Início Meio Ambiente Desastre em Juiz de Fora: especialistas apontam negligência com aquecimento global

Desastre em Juiz de Fora: especialistas apontam negligência com aquecimento global

Os temporais que devastaram a Zona da Mata mineira, deixando um rastro de destruição com pelo menos 3 mil desabrigados, 400 desalojados e 47 mortos, são um alerta sobre a negligência com as mudanças climáticas. Especialistas ouvidos pela Agência Brasil apontam a combinação de fatores climáticos e humanos como responsáveis pelas fortes chuvas, enxurradas, deslizamentos e cheias de rios em cidades como Juiz de Fora e Ubá.

Mudanças climáticas e riscos ambientais

O geógrafo Miguel Felippe, professor da Universidade Federal de Juiz de Fora (UFJF), destaca que eventos extremos estão diretamente ligados às mudanças climáticas. A onda negacionista em relação ao tema, segundo ele, reverbera em desastres como o ocorrido.

Felippe, especialista em hidrologia e riscos socioambientais, prevê que chuvas extremas se tornarão mais frequentes. A negligência com a pauta climática, que inclui o planejamento urbano, é vista como um entrave ao desenvolvimento econômico por muitos políticos, uma falsa contraposição que persiste na disputa eleitoral.

Ocupação desordenada e o papel do capital imobiliário

O professor da UFJF defende que as soluções devem vir da política, começando pelo ordenamento urbano. Ele aponta que o poder público perdeu o controle do planejamento territorial para o capital imobiliário, que direciona a ocupação para áreas de menor valor econômico, coincidentemente as de maior risco ambiental.

“O discurso de que as pessoas pobres não devem ocupar áreas de risco despreza o elemento mais importante: é o capital imobiliário que define quem vai morar aonde”, ressaltou Felippe. Os bairros mais pobres, com menor capacidade de resiliência, são os que sofrem as maiores perdas de vidas e materiais.

Cortes em verbas e a necessidade de conscientização

A falta de recursos para ações de mitigação, parte essencial da política ambiental, é outro ponto crítico. Felippe menciona cortes expressivos em verbas destinadas ao enfrentamento de chuvas em Minas Gerais entre 2023 e 2025. Um levantamento do Jornal O Globo indica uma queda drástica nos recursos para a defesa civil estadual durante o segundo governo de Romeu Zema.

Além das políticas públicas e engenharia, a conscientização da população é crucial. Moradores de áreas de risco precisam saber como agir em casos de alertas geológicos. O professor recomenda que a Defesa Civil vá a campo, converse e instrua as pessoas, além de ter planos de contingência claros.

Fatores geográficos e aquecimento global em Juiz de Fora

Juiz de Fora, com sua topografia montanhosa, é naturalmente suscetível a deslizamentos e inundações.

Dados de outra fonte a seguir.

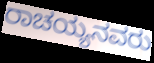
ರಾಚಯ್ಯನವರು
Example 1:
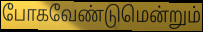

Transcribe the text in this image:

போகவேண்டுமென்றும்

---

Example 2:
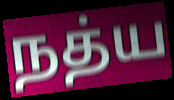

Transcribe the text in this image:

நத்ய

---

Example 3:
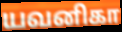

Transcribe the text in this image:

யவனிகா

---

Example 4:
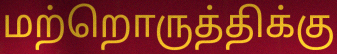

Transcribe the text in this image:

மற்றொருத்திக்கு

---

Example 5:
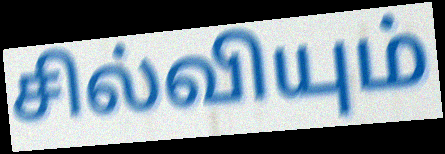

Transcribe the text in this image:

சில்வியும்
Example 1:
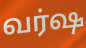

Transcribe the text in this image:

A cidade recebe umidade vinda do mar, que, aquecido pelo fenômeno global, evapora mais intensamente. Essa umidade, ao encontrar as montanhas, resulta em chuvas volumosas, explica Marcelo Seluchi, coordenador-geral de Operações e Modelagem do Cemaden.

“O Oceano Atlântico está muito mais quente do que o normal. Na costa, a temperatura está 3 graus Celsius (°C) acima do normal e isso é muito para o oceano”, afirmou Seluchi, ligando diretamente o aquecimento global ao aumento da umidade atmosférica.

Adaptação e resiliência urbana

Diante do cenário, Seluchi defende a adaptação e o aumento da resiliência das cidades. A retirada de pessoas de áreas de risco em caso de alerta e o controle da expansão urbana são medidas essenciais. Ele cita o Japão como exemplo de país que treina a população para rotas de fuga em desastres.

Matheus Martins, professor da Escola Politécnica da UFRJ e especialista em drenagem urbana, sugere soluções de engenharia para tornar as cidades mais resilientes. Em áreas de várzea, como em Juiz de Fora, intervenções como pôlderes (muros para isolar áreas inundáveis) e a criação de parques públicos podem ajudar a mitigar os impactos.

Martins também enfatiza a importância de tornar o solo mais permeável, contrastando com a impermeabilização gerada pela urbanização. Em áreas florestadas, cerca de 90% da chuva se infiltram no solo, enquanto em áreas urbanizadas, 90% viram escoamento superficial, aumentando o risco de alagamentos.

Investimentos e projetos em Juiz de Fora

A prefeitura de Juiz de Fora possui estudos para intervenções em bairros específicos, mas as obras ainda não foram concluídas. O governo federal aprovou R$ 30,1 milhões para contenção de encostas no município entre 2024 e 2025 pelo Novo PAC, com R$ 1,2 milhão já liberado. Para drenagem urbana, há um repasse de R$ 356 milhões programado.